Sus gönlüm.Seni senden daha iyi bilen Rabbinin hükmü vuk'u buluncaya kadar.Senin nasibin sana ulaşıncaya kadar,ulaşmayanlarınsa senin nasibin olmadınığını anlayana kadar sus...

Sus gönlüm.Onun geleceğini görünceye kadar.Acının bala dönüştüğünü farkedinceye kadar.Onun gönlünün senin gönlüne muhabbet düğümüyle bağlandığını görünceye kadar.

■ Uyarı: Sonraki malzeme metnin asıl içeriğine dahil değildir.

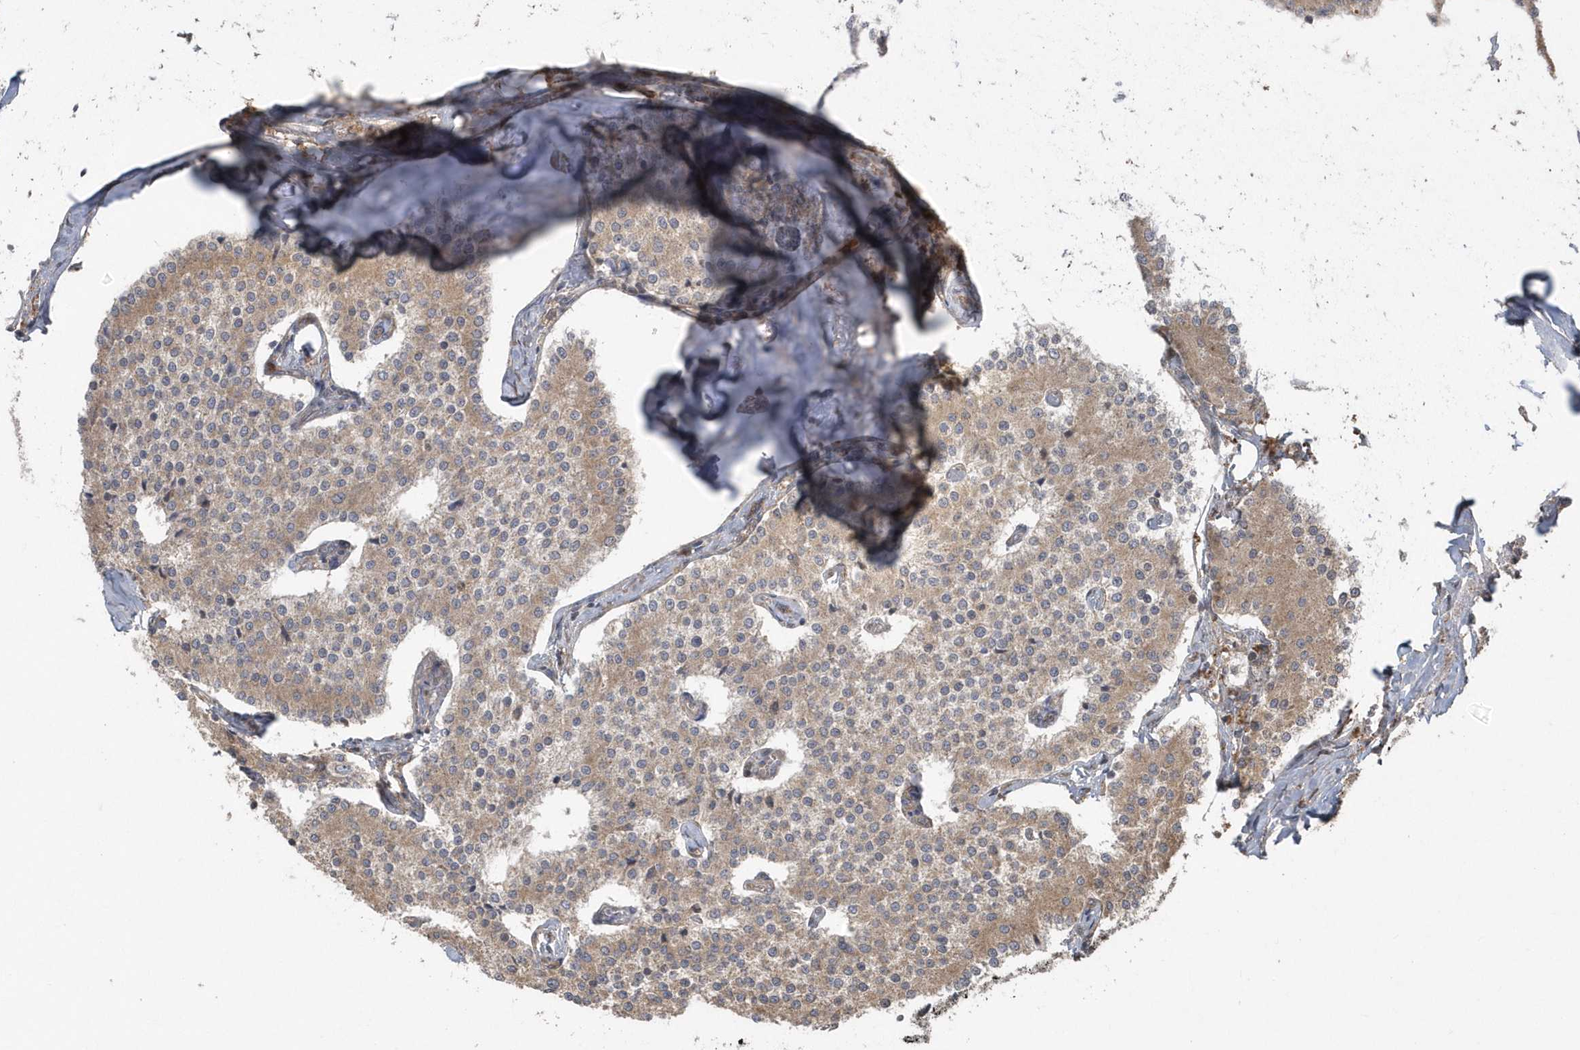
{"staining": {"intensity": "weak", "quantity": ">75%", "location": "cytoplasmic/membranous"}, "tissue": "carcinoid", "cell_type": "Tumor cells", "image_type": "cancer", "snomed": [{"axis": "morphology", "description": "Carcinoid, malignant, NOS"}, {"axis": "topography", "description": "Colon"}], "caption": "High-magnification brightfield microscopy of carcinoid stained with DAB (3,3'-diaminobenzidine) (brown) and counterstained with hematoxylin (blue). tumor cells exhibit weak cytoplasmic/membranous positivity is identified in about>75% of cells. The staining was performed using DAB (3,3'-diaminobenzidine), with brown indicating positive protein expression. Nuclei are stained blue with hematoxylin.", "gene": "HERPUD1", "patient": {"sex": "female", "age": 52}}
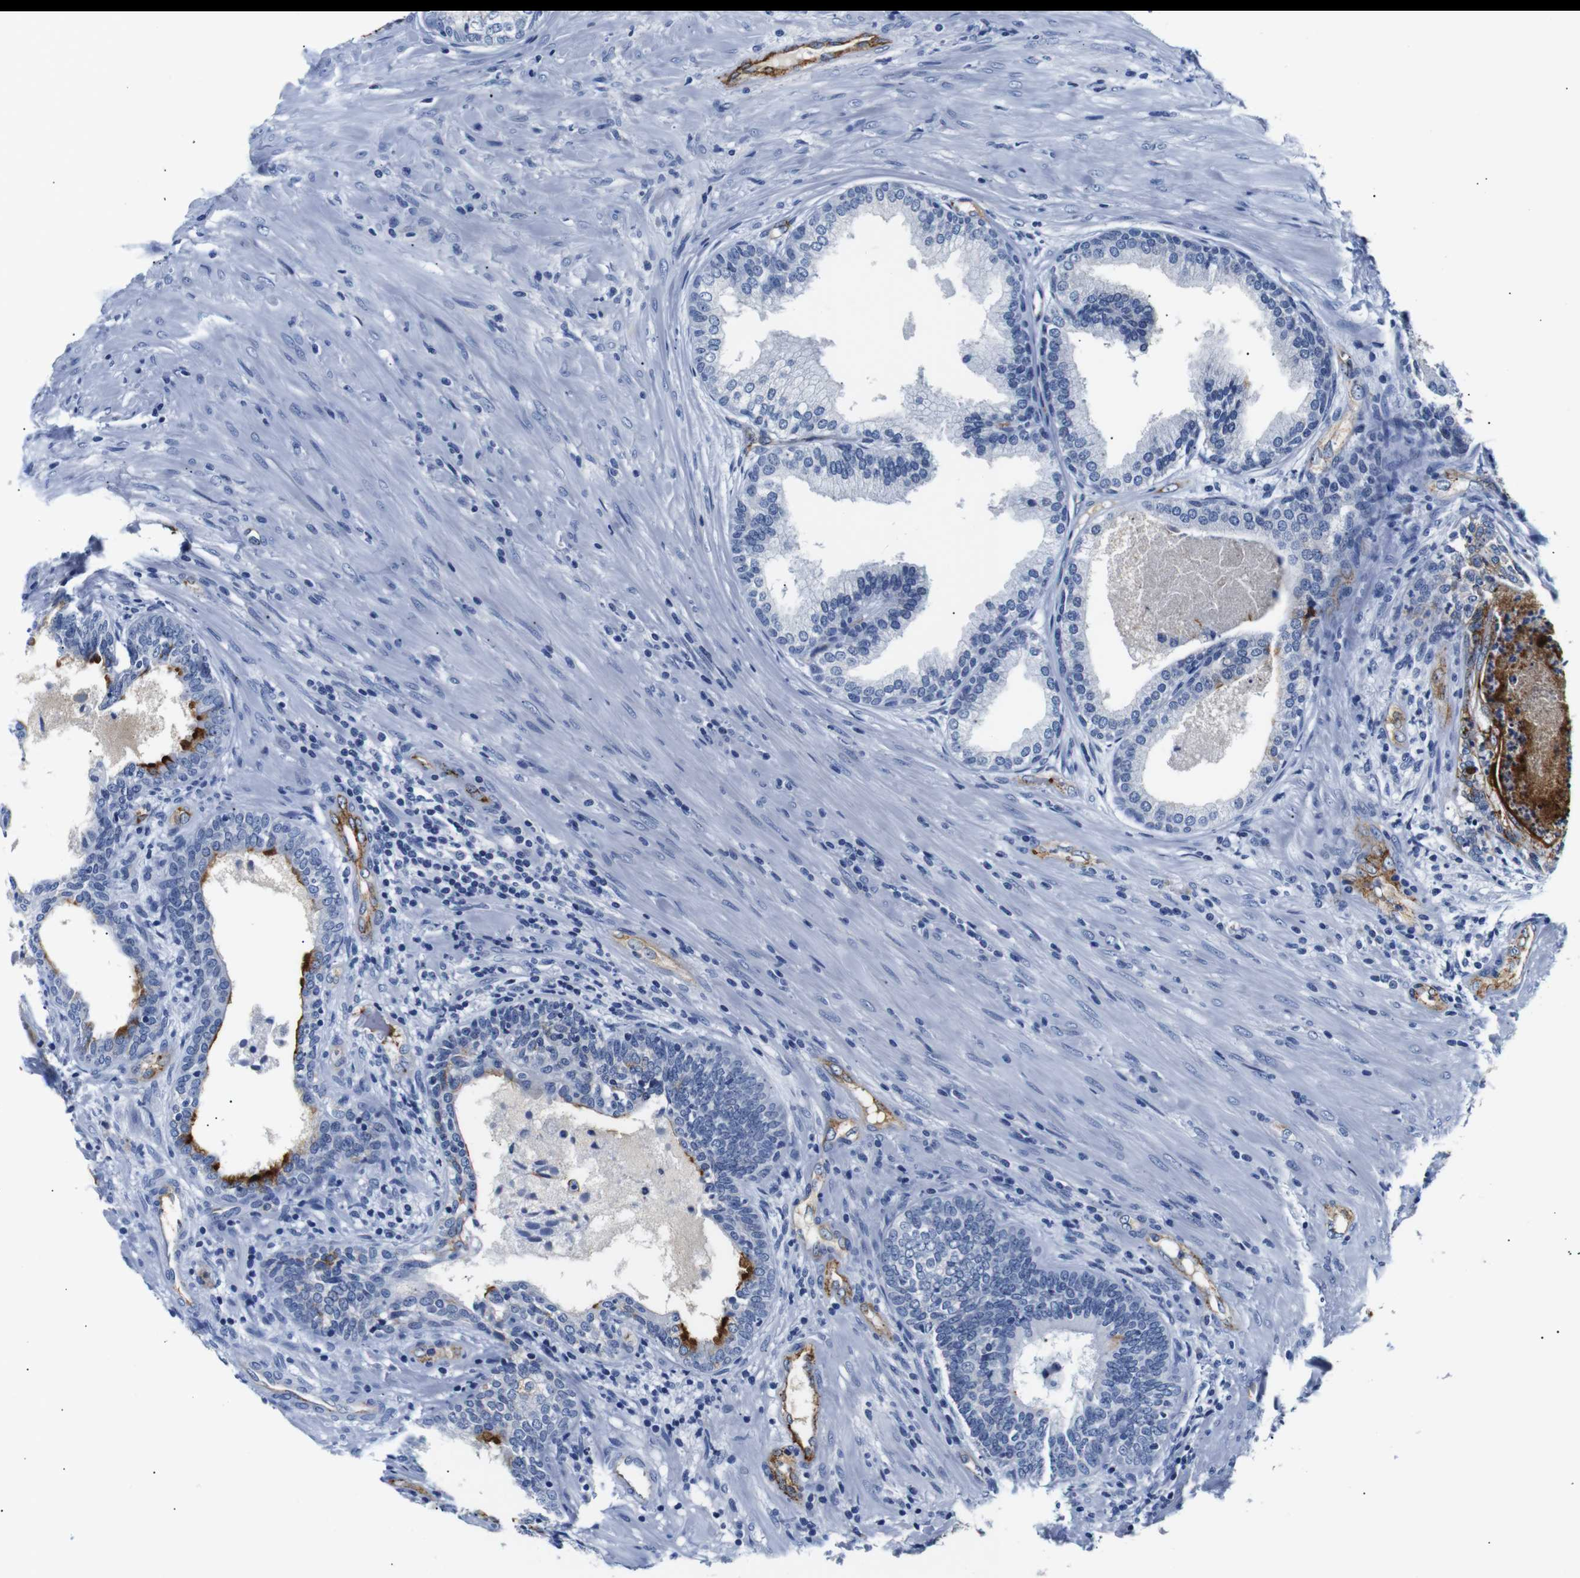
{"staining": {"intensity": "moderate", "quantity": "25%-75%", "location": "cytoplasmic/membranous"}, "tissue": "prostate", "cell_type": "Glandular cells", "image_type": "normal", "snomed": [{"axis": "morphology", "description": "Normal tissue, NOS"}, {"axis": "topography", "description": "Prostate"}], "caption": "Immunohistochemical staining of unremarkable human prostate shows 25%-75% levels of moderate cytoplasmic/membranous protein positivity in about 25%-75% of glandular cells. (IHC, brightfield microscopy, high magnification).", "gene": "MUC4", "patient": {"sex": "male", "age": 76}}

Sus gönlüm.Sebepler var edilinceye kadar.Bahaneler oluşuncaya,birbirimizin nasibi oluncaya kadar sus.

Sus gönlüm.Bütün bu susmalarına karşılık her şeyin hayırlısının olacağına inanarak sus.

Sus gönlüm.Her susuşun bir cevap olsun.Her susuşun,sabrın olsun.Her susuşun,duan olsun.içten yakarışının adı olsun,susuşun.Bekleyişinin.umut edişinin,inancının,sevdiğinin vurgusu olsun,susuşun...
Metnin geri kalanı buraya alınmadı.